A queda dos juros para perto de zero no Brasil gera instabilidade no câmbio num momento em que os gastos para enfrentar a pandemia e ameaças ao teto de gastos elevam o risco de deterioração fiscal, diz José Julio Senna, chefe do Centro de Estudos Monetários do FGV-Ibre e ex-diretor do Banco Central.

“É claro que se a inflação cai o BC pode cortar juros. O que discutimos é essa região perigosa em que chegamos com juro perto de zero para um país que tem um prêmio de risco muito alto”, diz Senna em entrevista por telefone. “Segurar o juro um pouco mais alto teria sido mais prudente, um sinal de cautela, de preocupação com a estabilidade do câmbio.”

Segundo ele, “é mais perdoável” uma inflação abaixo do que acima da meta, como ocorreu na maior parte do período do regime de metas inflacionárias.

Meta superada na maior parte do tempo de vigência do regime

Meta superada na maior parte do tempo de vigência do regime (Divulgação/Bloomberg)

O real é a segunda moeda mais volátil do mundo e, mesmo após o dólar voltar do recorde de quase R$ 6 em maio, a divisa brasileira ainda acumula desvalorização de 25% neste ano, a maior perda em um ranking de 31 principais moedas fortes e de países emergentes compiladas pela Bloomberg.

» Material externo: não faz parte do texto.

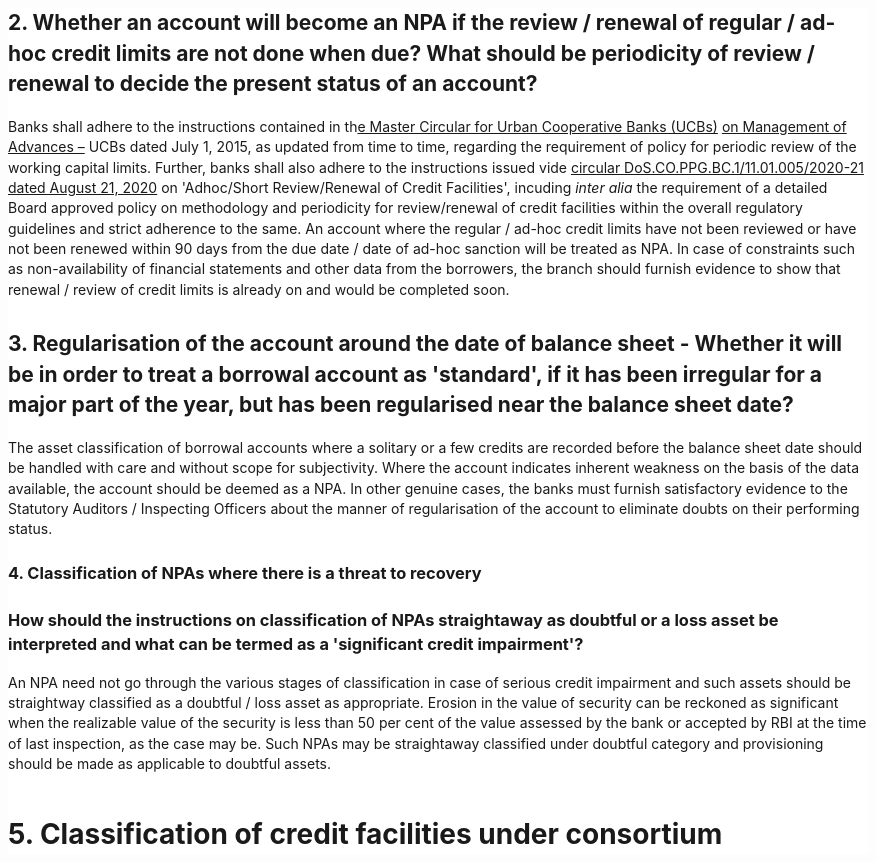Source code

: ## **2. Whether an account will become an NPA if the review / renewal of regular / ad-hoc credit limits are not done when due? What should be periodicity of review / renewal to decide the present status of an account?**

Banks shall adhere to the instructions contained in th[e Master Circular for Urban Cooperative Banks \(UCBs\)](https://rbi.org.in/Scripts/BS_ViewMasCirculardetails.aspx?id=9880)  [on Management of Advances –](https://rbi.org.in/Scripts/BS_ViewMasCirculardetails.aspx?id=9880) UCBs dated July 1, 2015, as updated from time to time, regarding the requirement of policy for periodic review of the working capital limits. Further, banks shall also adhere to the instructions issued vide [circular DoS.CO.PPG.BC.1/11.01.005/2020-21 dated August 21, 2020](https://www.rbi.org.in/Scripts/NotificationUser.aspx?Id=11952&Mode=0) on 'Adhoc/Short Review/Renewal of Credit Facilities', incuding *inter alia* the requirement of a detailed Board approved policy on methodology and periodicity for review/renewal of credit facilities within the overall regulatory guidelines and strict adherence to the same. An account where the regular / ad-hoc credit limits have not been reviewed or have not been renewed within 90 days from the due date / date of ad-hoc sanction will be treated as NPA. In case of constraints such as non-availability of financial statements and other data from the borrowers, the branch should furnish evidence to show that renewal / review of credit limits is already on and would be completed soon.

## **3. Regularisation of the account around the date of balance sheet - Whether it will be in order to treat a borrowal account as 'standard', if it has been irregular for a major part of the year, but has been regularised near the balance sheet date?**

The asset classification of borrowal accounts where a solitary or a few credits are recorded before the balance sheet date should be handled with care and without scope for subjectivity. Where the account indicates inherent weakness on the basis of the data available, the account should be deemed as a NPA. In other genuine cases, the banks must furnish satisfactory evidence to the Statutory Auditors / Inspecting Officers about the manner of regularisation of the account to eliminate doubts on their performing status.

### **4. Classification of NPAs where there is a threat to recovery**

### **How should the instructions on classification of NPAs straightaway as doubtful or a loss asset be interpreted and what can be termed as a 'significant credit impairment'?**

An NPA need not go through the various stages of classification in case of serious credit impairment and such assets should be straightway classified as a doubtful / loss asset as appropriate. Erosion in the value of security can be reckoned as significant when the realizable value of the security is less than 50 per cent of the value assessed by the bank or accepted by RBI at the time of last inspection, as the case may be. Such NPAs may be straightaway classified under doubtful category and provisioning should be made as applicable to doubtful assets.

# **5. Classification of credit facilities under consortium**
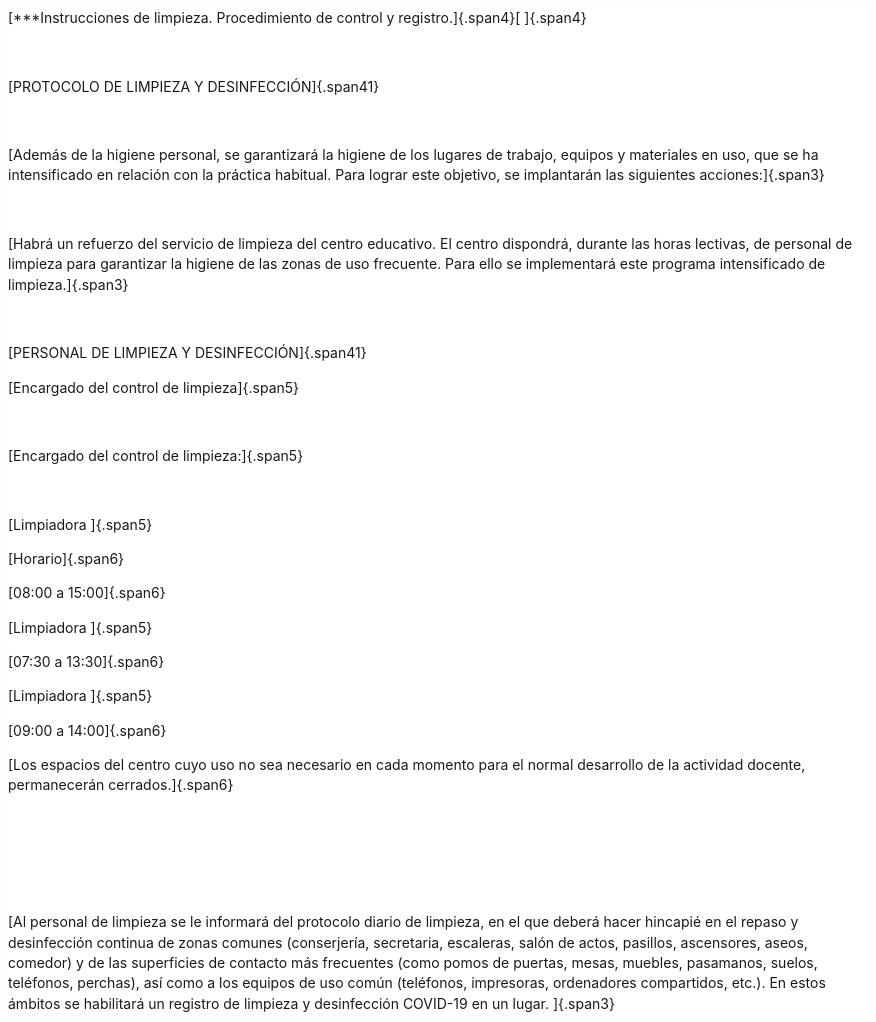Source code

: [***Instrucciones de limpieza. Procedimiento de control y
registro.]{.span4}[ ]{.span4}

 

[PROTOCOLO DE LIMPIEZA Y DESINFECCIÓN]{.span41}

 

[Además de la higiene personal, se garantizará la higiene de los lugares
de trabajo, equipos y materiales en uso, que se ha intensificado en
relación con la práctica habitual. Para lograr este objetivo, se
implantarán las siguientes acciones:]{.span3}

 

[Habrá un refuerzo del servicio de limpieza del centro educativo. El
centro dispondrá, durante las horas lectivas, de personal de limpieza
para garantizar la higiene de las zonas de uso frecuente. Para ello se
implementará este programa intensificado de limpieza.]{.span3}

 

[PERSONAL DE LIMPIEZA Y DESINFECCIÓN]{.span41}

[Encargado del control de limpieza]{.span5}

 

[Encargado del control de limpieza:]{.span5}

 

[Limpiadora ]{.span5}

[Horario]{.span6}

[08:00 a 15:00]{.span6}

[Limpiadora ]{.span5}

[07:30 a 13:30]{.span6}

[Limpiadora ]{.span5}

[09:00 a 14:00]{.span6}

[Los espacios del centro cuyo uso no sea necesario en cada momento para
el normal desarrollo de la actividad docente, permanecerán
cerrados.]{.span6}

 

 

 

[Al personal de limpieza se le informará del protocolo diario de
limpieza, en el que deberá hacer hincapié en el repaso y desinfección
continua de zonas comunes (conserjería, secretaria, escaleras, salón de
actos, pasillos, ascensores, aseos, comedor) y de las superficies de
contacto más frecuentes (como pomos de puertas, mesas, muebles,
pasamanos, suelos, teléfonos, perchas), así como a los equipos de uso
común (teléfonos, impresoras, ordenadores compartidos, etc.). En estos
ámbitos se habilitará un registro de limpieza y desinfección COVID-19 en
un lugar. ]{.span3}
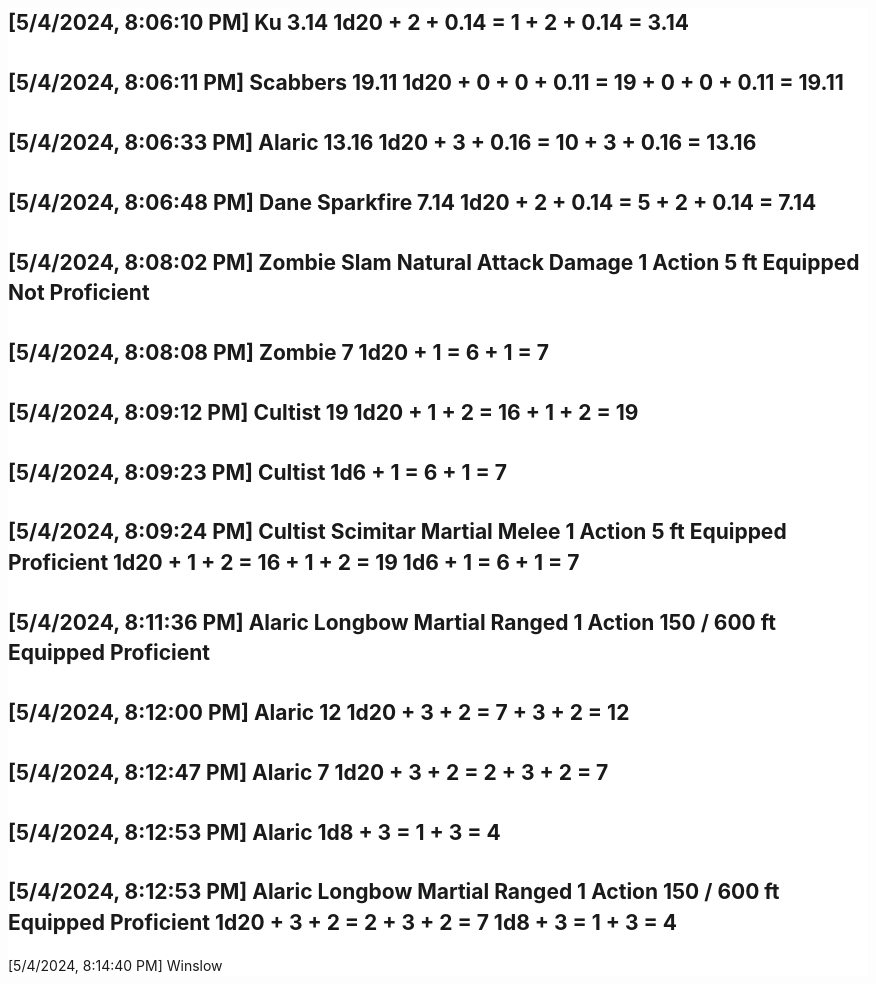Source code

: [5/4/2024, 8:06:10 PM] Ku
3.14
1d20 + 2 + 0.14 = 1 + 2 + 0.14 = 3.14
---------------------------
[5/4/2024, 8:06:11 PM] Scabbers
19.11
1d20 + 0 + 0 + 0.11 = 19 + 0 + 0 + 0.11 = 19.11
---------------------------
[5/4/2024, 8:06:33 PM] Alaric
13.16
1d20 + 3 + 0.16 = 10 + 3 + 0.16 = 13.16
---------------------------
[5/4/2024, 8:06:48 PM] Dane Sparkfire
7.14
1d20 + 2 + 0.14 = 5 + 2 + 0.14 = 7.14
---------------------------
[5/4/2024, 8:08:02 PM] Zombie
Slam Natural
Attack
Damage
1 Action 5 ft Equipped Not Proficient
---------------------------
[5/4/2024, 8:08:08 PM] Zombie
7
1d20 + 1 = 6 + 1 = 7
---------------------------
[5/4/2024, 8:09:12 PM] Cultist
19
1d20 + 1 + 2 = 16 + 1 + 2 = 19
---------------------------
[5/4/2024, 8:09:23 PM] Cultist
1d6 + 1 = 6 + 1 = 7
---------------------------
[5/4/2024, 8:09:24 PM] Cultist
Scimitar Martial Melee
1 Action 5 ft Equipped Proficient
1d20 + 1 + 2 = 16 + 1 + 2 = 19
1d6 + 1 = 6 + 1 = 7
---------------------------
[5/4/2024, 8:11:36 PM] Alaric
Longbow Martial Ranged
1 Action 150 / 600 ft Equipped Proficient
---------------------------
[5/4/2024, 8:12:00 PM] Alaric
12
1d20 + 3 + 2 = 7 + 3 + 2 = 12
---------------------------
[5/4/2024, 8:12:47 PM] Alaric
7
1d20 + 3 + 2 = 2 + 3 + 2 = 7
---------------------------
[5/4/2024, 8:12:53 PM] Alaric
1d8 + 3 = 1 + 3 = 4
---------------------------
[5/4/2024, 8:12:53 PM] Alaric
Longbow Martial Ranged
1 Action 150 / 600 ft Equipped Proficient
1d20 + 3 + 2 = 2 + 3 + 2 = 7
1d8 + 3 = 1 + 3 = 4
---------------------------
[5/4/2024, 8:14:40 PM] Winslow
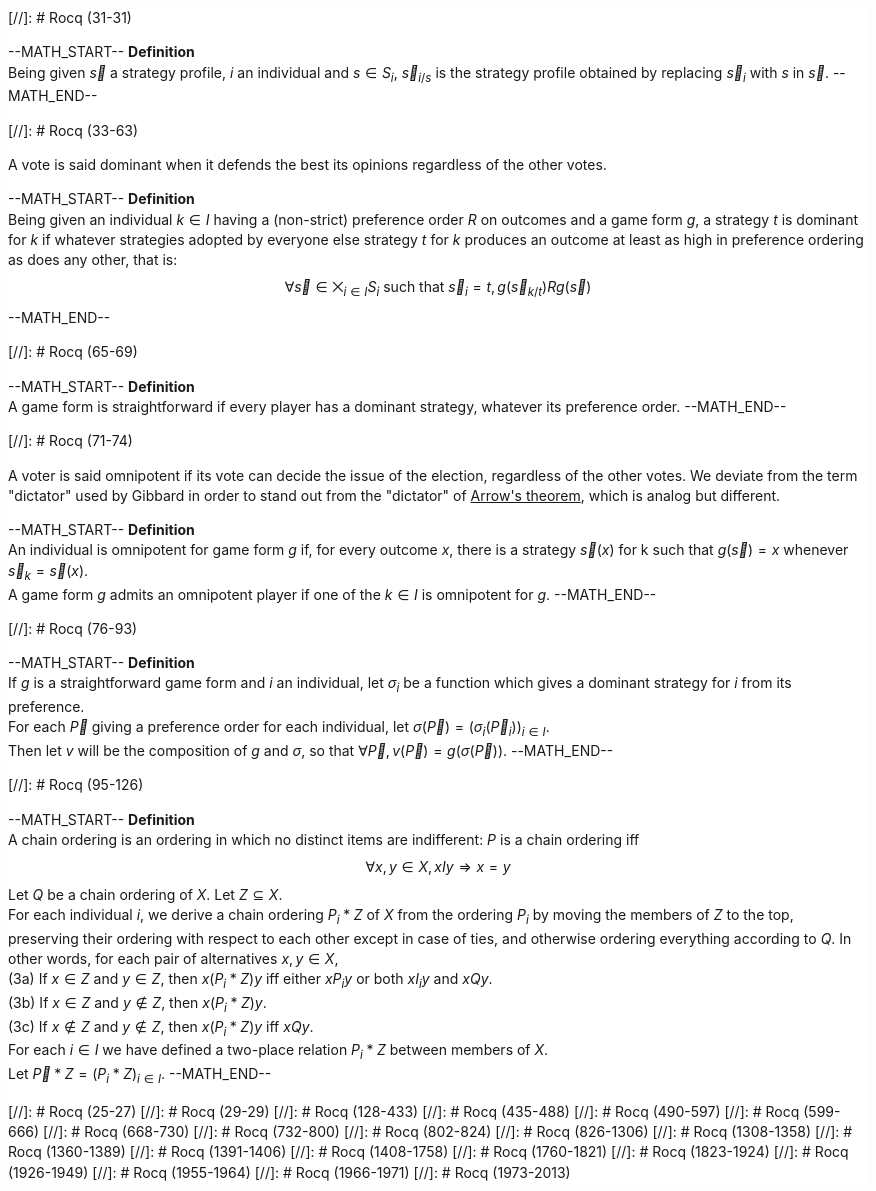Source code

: [//]: # Rocq (31-31)

--MATH_START--
$\mathbf{Definition}$\
Being given ${\vec s}$ a strategy profile, $i$ an individual and $s \in S_i$, ${\vec s}_{i/s}$ is the strategy profile obtained by replacing ${\vec s}_i$ with $s$ in ${\vec s}$.
--MATH_END--

[//]: # Rocq (33-63)

A vote is said dominant when it defends the best its opinions regardless of the other votes.

--MATH_START--
$\mathbf{Definition}$\
Being given an individual $k \in I$ having a (non-strict) preference order $R$ on outcomes and a game form $g$, a strategy $t$ is dominant for $k$ if whatever strategies adopted by everyone else strategy $t$ for $k$ produces an outcome at
least as high in preference ordering as does any other, that is:
$$\forall \vec s \in \bigtimes_{i \in I} S_i \text{ such that } {\vec s}_i = t, g({\vec s}_{k/t}) R g(\vec s)$$
--MATH_END--

[//]: # Rocq (65-69)

--MATH_START--
$\mathbf{Definition}$\
A game form is straightforward if every player has a dominant strategy, whatever its preference order.
--MATH_END--

[//]: # Rocq (71-74)

A voter is said omnipotent if its vote can decide the issue of the election, regardless of the other votes. We deviate from the term "dictator" used by Gibbard in order to stand out from the "dictator" of [Arrow's theorem](https://www.leibnizproject.com/Articles/arrow_theorem.html), which is analog but different.

--MATH_START--
$\mathbf{Definition}$\
An individual is omnipotent for game form $g$ if, for every outcome $x$, there is a
strategy $\vec s(x)$ for k such that $g(\vec s) = x$ whenever ${\vec s}_k = \vec s(x)$. \
A game form $g$ admits an omnipotent player if one of the $k \in I$ is omnipotent for $g$.
--MATH_END--

[//]: # Rocq (76-93)

--MATH_START--
$\mathbf{Definition}$\
If $g$ is a straightforward game form and $i$ an individual, let $\sigma_i$ be a function which gives a dominant strategy for $i$ from its preference. \
For each $\vec P$ giving a preference order for each individual, let $\sigma(\vec P) = (\sigma_i({\vec P}_i))_{i \in I}$. \
Then let $v$ will be the composition of $g$ and $\sigma$, so that $\forall \vec P, v(\vec P) = g(\sigma(\vec P))$.
--MATH_END--

[//]: # Rocq (95-126)

--MATH_START--
$\mathbf{Definition}$\
A chain ordering is an ordering in which no distinct items are indifferent: $P$ is a
chain ordering iff
$$\forall x, y \in X, x I y \Rightarrow x = y$$
Let $Q$ be a chain ordering of $X$. Let $Z \subseteq X$. \
For each individual $i$, we derive a chain ordering $P_i * Z$ of $X$ from the ordering $P_i$ by moving the members of $Z$ to the top, preserving their ordering with respect to each other except in case of ties, and otherwise ordering everything according to $Q$. In other words, for each pair of alternatives $x, y \in X$, \
(3a) If $x \in Z$ and $y \in Z$, then $x (P_i * Z) y$ iff either $x P_i y$ or both $x I_i y$ and $x Q y$. \
(3b) If $x \in Z$ and $y \notin Z$, then $x (P_i * Z) y$. \
(3c) If $x \notin Z$ and $y \notin Z$, then $x (P_i * Z)y$ iff $x Q y$. \
For each $i \in I$ we have defined a two-place relation $P_i * Z$ between members of $X$. \
Let $\vec P * Z = (P_i * Z)_{i \in I}$.
--MATH_END--


[//]: # Rocq (25-27)
[//]: # Rocq (29-29)
[//]: # Rocq (128-433)
[//]: # Rocq (435-488)
[//]: # Rocq (490-597)
[//]: # Rocq (599-666)
[//]: # Rocq (668-730)
[//]: # Rocq (732-800)
[//]: # Rocq (802-824)
[//]: # Rocq (826-1306)
[//]: # Rocq (1308-1358)
[//]: # Rocq (1360-1389)
[//]: # Rocq (1391-1406)
[//]: # Rocq (1408-1758)
[//]: # Rocq (1760-1821)
[//]: # Rocq (1823-1924)
[//]: # Rocq (1926-1949)
[//]: # Rocq (1955-1964)
[//]: # Rocq (1966-1971)
[//]: # Rocq (1973-2013)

No ciclo de alívio monetário iniciado um ano atrás, a taxa Selic caiu de 6,5% para o atual piso histórico de 2%.

Senna diz que a volatilidade do câmbio também está associada aos riscos fiscais, agravados com os programas governamentais durante a pandemia e que podem ter nova deterioração caso propostas de descumprir o teto de gastos tenham efeito.

“Se o mercado entender que estamos perdendo a âncora fiscal, a gente não sabe até onde vai o prêmio de risco, mas que vai subir não parece ter dúvida.”

Os sinais de recuperação da economia, tanto no Brasil como no exterior, também não seriam suficientes para gerar otimismo porque estão sendo “mascarados” pelos estímulos dos governos. “Muita gente se entusiasma com a recuperação próxima de V, mas isso é uma ilusão.”

O economista acredita que nos próximos meses os governos enfrentarão o dilema de prosseguir com os estímulos, mas agravando o endividamento público, ou retirá-los, o que traria riscos sociais dado que a economia global não deve ter retomado um crescimento sustentado.

No Brasil, onde se discute o prolongamento do auxílio emergencial, esse debate é ainda mais complexo pois o governo terá de fazer um ajuste fiscal para conter a deterioração das contas públicas, segundo o ex-diretor do BC.

“Se não faz o ajuste fiscal, o mercado entende que as contas públicas vão para o brejo. Por outro lado, se retira os estímulos muito rápido, muitas pessoas não conseguem sobreviver”, diz.